How alternative resource requirements are resolved

Alternative resource requirements are resolved in two stages. During the first stage, LSF decides between the job and application level resource requirement. During the second stage, LSF decides between the job/application merged result and the queue level resource requirement.

LSF makes the following decisions in the first stage:

If a resource requirement is not defined at the job level, LSF takes the application-level resource requirement, if any.
If any level defines an alternative resource requirement, the job-level overrides the application level resource requirement as a whole. There is no merge.
If both levels have simple resource requirements, the job level merges with the application level resource requirement.

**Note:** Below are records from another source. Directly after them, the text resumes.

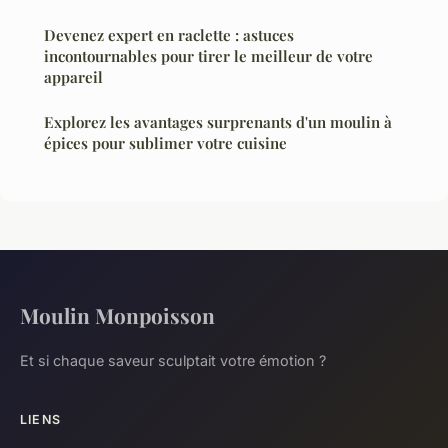
Devenez expert en raclette : astuces
incontournables pour tirer le meilleur de votre
appareil
Explorez les avantages surprenants d'un moulin à
épices pour sublimer votre cuisine
Moulin Monpoisson
Et si chaque saveur sculptait votre émotion ?
LIENS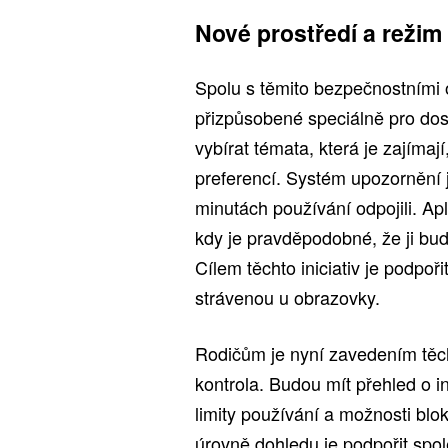
Nové prostředí a reži
Spolu s těmito bezpečnostními 
přizpůsobené speciálně pro dos
vybírat témata, která je zajímaj
preferencí. Systém upozornění 
minutách používání odpojili. Ap
kdy je pravděpodobné, že ji bu
Cílem těchto iniciativ je podpoř
strávenou u obrazovky.
Rodičům je nyní zavedením těc
kontrola. Budou mít přehled o i
limity používání a možnosti blo
úrovně dohledu je podpořit spol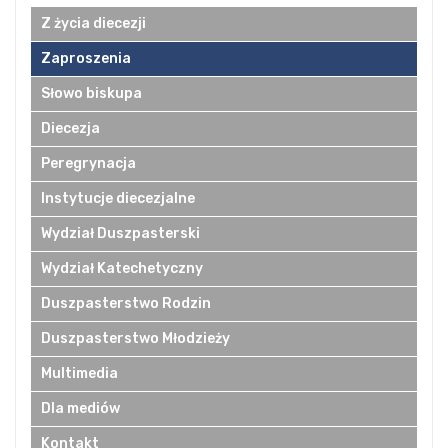
Z życia diecezji
Zaproszenia
Słowo biskupa
Diecezja
Peregrynacja
Instytucje diecezjalne
Wydział Duszpasterski
Wydział Katechetyczny
Duszpasterstwo Rodzin
Duszpasterstwo Młodzieży
Multimedia
Dla mediów
Kontakt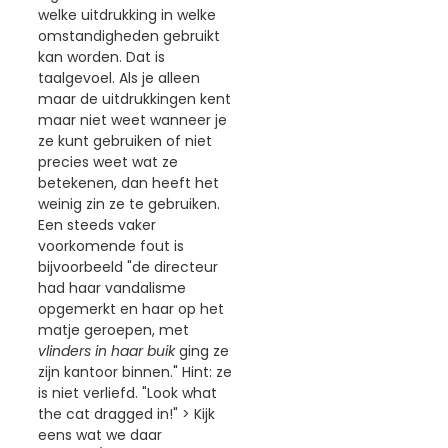
welke uitdrukking in welke
omstandigheden gebruikt
kan worden. Dat is
taalgevoel. Als je alleen
maar de uitdrukkingen kent
maar niet weet wanneer je
ze kunt gebruiken of niet
precies weet wat ze
betekenen, dan heeft het
weinig zin ze te gebruiken.
Een steeds vaker
voorkomende fout is
bijvoorbeeld "de directeur
had haar vandalisme
opgemerkt en haar op het
matje geroepen, met
vlinders in haar buik
ging ze
zijn kantoor binnen." Hint: ze
is niet verliefd. "Look what
the cat dragged in!" > Kijk
eens wat we daar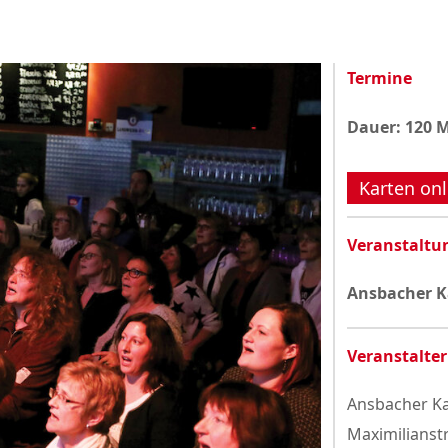
Datenschutzerklärung
Termine
Dauer: 120 
Karten onl
Veranstaltu
Ansbacher K
Veranstalter
Ansbacher Ka
Maximilianst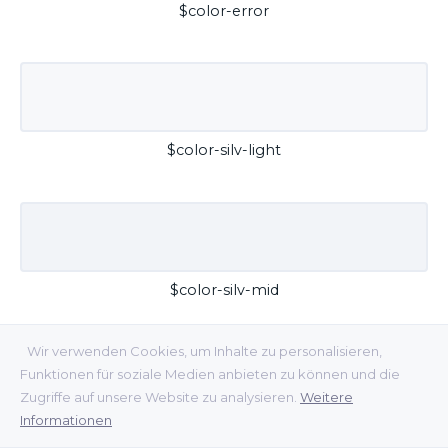
$color-error
$color-silv-light
$color-silv-mid
Wir verwenden Cookies, um Inhalte zu personalisieren,
Funktionen für soziale Medien anbieten zu können und die
Zugriffe auf unsere Website zu analysieren.
Weitere
Informationen
$color-silv-dark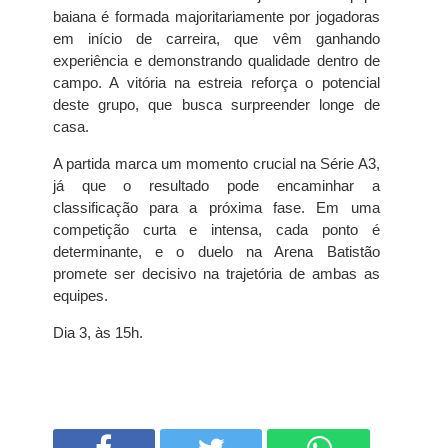
baiana é formada majoritariamente por jogadoras
em início de carreira, que vêm ganhando
experiência e demonstrando qualidade dentro de
campo. A vitória na estreia reforça o potencial
deste grupo, que busca surpreender longe de
casa.
A partida marca um momento crucial na Série A3,
já que o resultado pode encaminhar a
classificação para a próxima fase. Em uma
competição curta e intensa, cada ponto é
determinante, e o duelo na Arena Batistão
promete ser decisivo na trajetória de ambas as
equipes.
Dia 3, às 15h.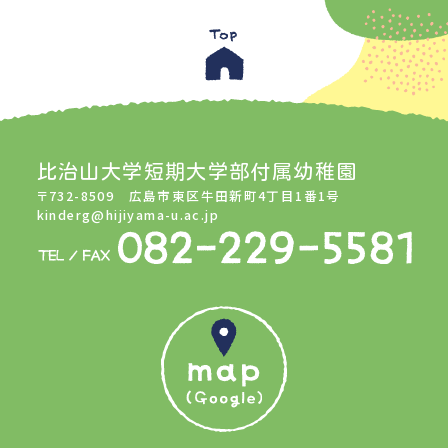
比治山大学短期大学部付属幼稚園
〒732-8509 広島市東区牛田新町4丁目1番1号
kinderg@hijiyama-u.ac.jp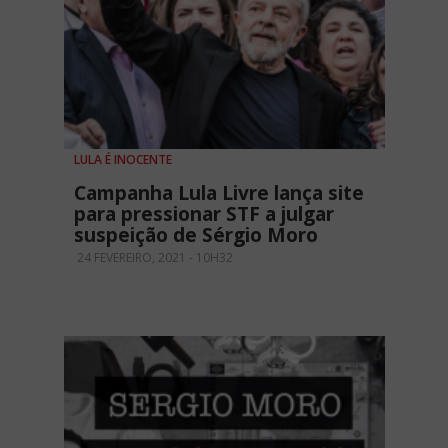
LULA É INOCENTE
Campanha Lula Livre lança site
para pressionar STF a julgar
suspeição de Sérgio Moro
24 FEVEREIRO, 2021 - 10H32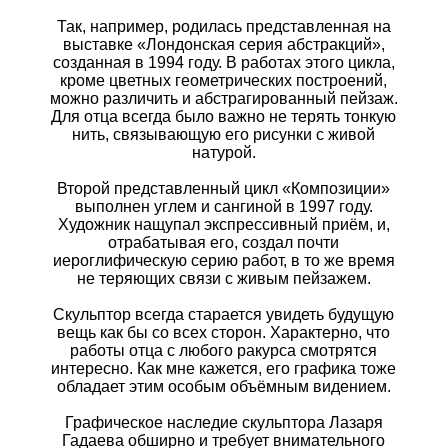
Так, например, родилась представленная на
выставке «Лондонская серия абстракций»,
созданная в 1994 году. В работах этого цикла,
кроме цветных геометрических построений,
можно различить и абстрагированный пейзаж.
Для отца всегда было важно не терять тонкую
нить, связывающую его рисунки с живой
натурой.
Второй представленный цикл «Композиции»
выполнен углем и сангиной в 1997 году.
Художник нащупал экспрессивный приём, и,
отрабатывая его, создал почти
иероглифическую серию работ, в то же время
не теряющих связи с живым пейзажем.
Скульптор всегда старается увидеть будущую
вещь как бы со всех сторон. Характерно, что
работы отца с любого ракурса смотрятся
интересно. Как мне кажется, его графика тоже
обладает этим особым объёмным видением.
Графическое наследие скульптора Лазаря
Гадаева обширно и требует внимательного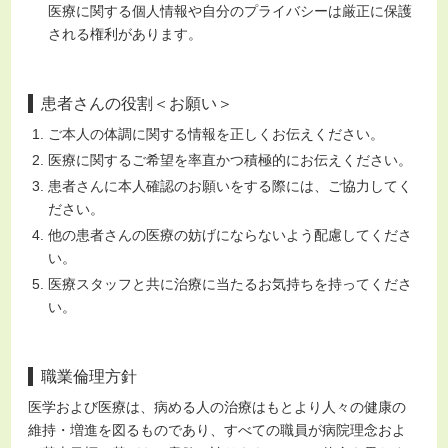
医療に関する個人情報や自分のプライバシーは厳正に保護
される権利があります。
患者さんの役割＜お願い＞
ご本人の体調に関する情報を正しくお伝えください。
医療に関するご希望を率直かつ積極的にお伝えください。
患者さんに本人確認のお願いをする際には、ご協力してく
ださい。
他の患者さんの医療の妨げにならないよう配慮してくださ
い。
医療スタッフと共に治療に当たるお気持ちを持ってくださ
い。
職業倫理方針
医学および医療は、病める人の治療はもとより人々の健康の
維持・増進を図るものであり、すべての職員が病院理念およ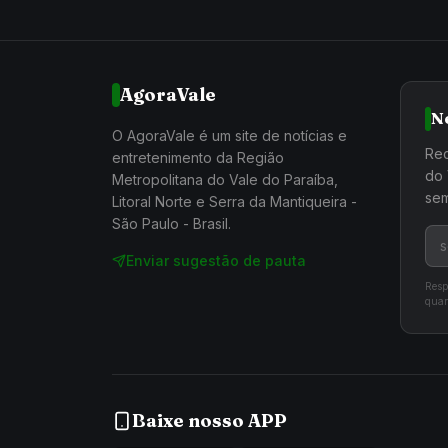
AgoraVale
N
O AgoraVale é um site de notícias e
Rec
entretenimento da Região
do 
Metropolitana do Vale do Paraíba,
sem
Litoral Norte e Serra da Mantiqueira -
São Paulo - Brasil.
Enviar sugestão de pauta
Resp
quan
Baixe nosso APP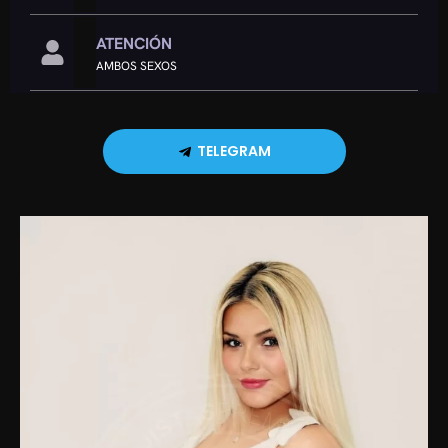
ATENCIÓN
AMBOS SEXOS
TELEGRAM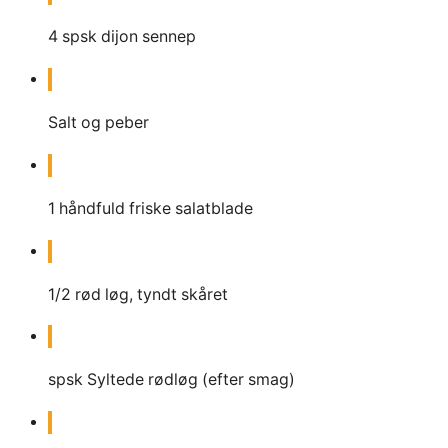
4
spsk
dijon sennep
Salt og peber
1
håndfuld friske salatblade
1/2
rød løg, tyndt skåret
spsk
Syltede rødløg (efter smag)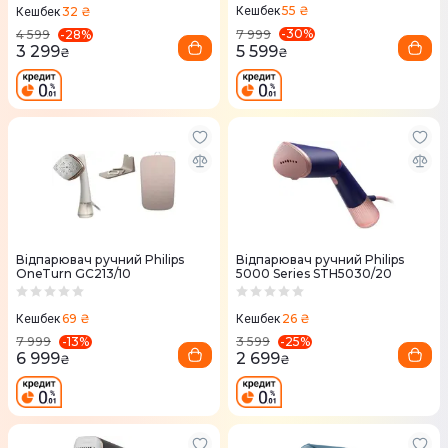
55 ₴
32 ₴
Кешбек
Кешбек
-
30
%
-
28
%
7 999
4 599
5 599
3 299
₴
₴
Відпарювач ручний Philips
Відпарювач ручний Philips
OneTurn GC213/10
5000 Series STH5030/20
69 ₴
26 ₴
Кешбек
Кешбек
-
13
%
-
25
%
7 999
3 599
6 999
2 699
₴
₴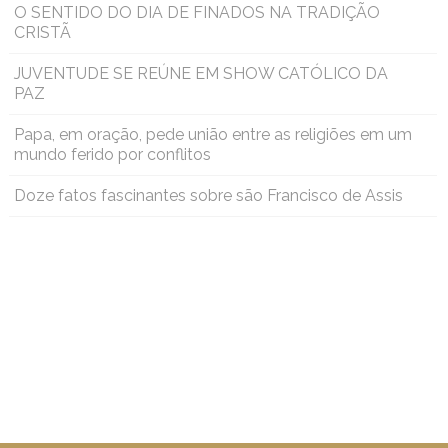
O SENTIDO DO DIA DE FINADOS NA TRADIÇÃO
CRISTÃ
JUVENTUDE SE REÚNE EM SHOW CATÓLICO DA
PAZ
Papa, em oração, pede união entre as religiões em um
mundo ferido por conflitos
Doze fatos fascinantes sobre são Francisco de Assis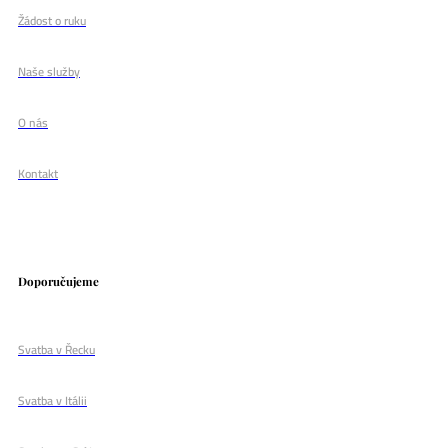
Žádost o ruku
Naše služby
O nás
Kontakt
Doporučujeme
Svatba v Řecku
Svatba v Itálii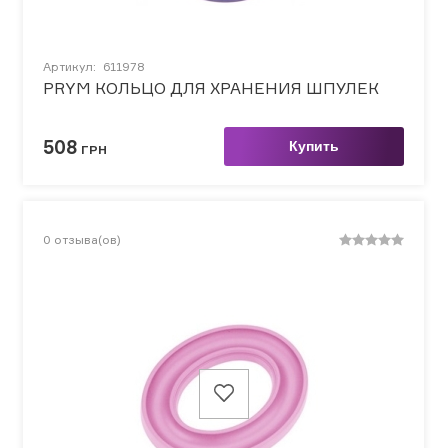
Артикул:
611978
PRYM КОЛЬЦО ДЛЯ ХРАНЕНИЯ ШПУЛЕК
508
Купить
ГРН
0
отзыва(ов)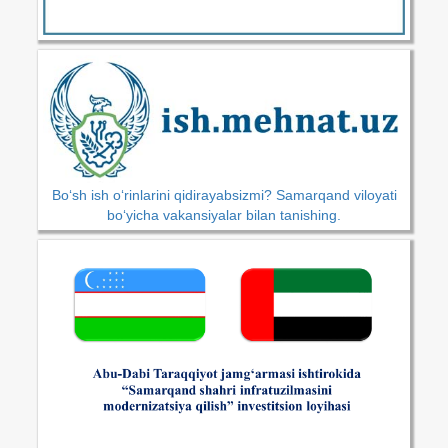
Bo‘sh ish o‘rinlarini qidirayabsizmi? Samarqand viloyati
bo‘yicha vakansiyalar bilan tanishing.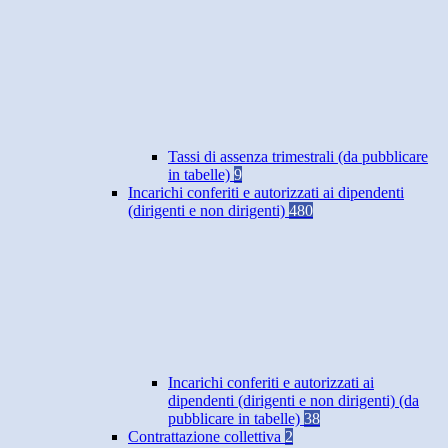
Tassi di assenza trimestrali (da pubblicare
in tabelle)
9
Incarichi conferiti e autorizzati ai dipendenti
(dirigenti e non dirigenti)
480
Incarichi conferiti e autorizzati ai
dipendenti (dirigenti e non dirigenti) (da
pubblicare in tabelle)
38
Contrattazione collettiva
2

LSF makes the following decisions in the second stage:

If the merged result does not define any resource requirement, LSF takes the queue-level resource requirement.
If the merged result and queue-level resource requirement is an alternative resource requirement, LSF takes the merged result.
If the queue-level is a simple resource requirement and the merged result is a simple resource requirement, LSF merges the merged result with the queue-level resource requirement.
If the queue-level resource requirement is simple and the merged result is an alternative resource requirement, each sub expression in the alternative resource requirement merges with the queue-level resource requirement, following these rules:
1. The select[] clause must be satisfied for all of them.
2. The merged order[] clause overrides the queue-level clause.
3. The merged rusage[] clause is merged with the queue-level rusage. When the subterm of the alternative resource requirement is a compound resource requirement, and the queue-level defines a job-level resource, this rusage section is merged only into the left-most atomic resource requirement term of this subterm. Otherwise, it is merged into all the terms for this subterm.
4. The merged span[] clause overrides the queue-level span[] clause.
5. The queue-level same[] and cu[] clauses are ignored.

After the job is submitted, the pending reason that is given applies only to the first alternative even though LSF is trying the other applicable alternatives.

Combined resource requirements

The combined resource requirement is the result of the mbatchd daemon merging job, application, and queue level resource requirements for a job.

Effective resource requirements

The effective resource requirement always represents the job's allocation. The effective resource requirement string for scheduled jobs represents the resource requirement that is used by the scheduler to make a dispatch decision. When a job is dispatched, the mbschd daemon generates the effective resource requirement for the job from the combined resource requirement according to the job's real allocation.

After the job starts, you can use the bmod -R command to modify the job's effective resource requirement along with the job allocation. The rusage section of the effective resource is updated with the rusage in the newly combined resource requirement. The other sections in the resource requirement string such as select, order, and span are kept the same during job run time because they are still used for the job by the scheduler.

For started jobs, you can modify only simple effective resource requirements with another simple requirement. Any request to change effective resource requirements to compound or alternative resource requirements are rejected. Attempting to modify the resource requirement of a running job to use rusage with or (||) branches are also rejected.

By default, LSF does not modify effective resource requirements and job resource usage when it runs the bswitch command. However, you can set the BSWITCH_MODIFY_RUSAGE parameter to Y to make the bswitch command update job resource usage according to the resource requirements in the new queue.

When a job finishes, the effective resource requirement last used by the job is saved in the JOB_FINISH event record of the lsb.acct file and the JOB_FINISH2 record of the lsb.stream file. The bjobs -l command always displays the effective resource requirement that is used by the job in the resource requirement details.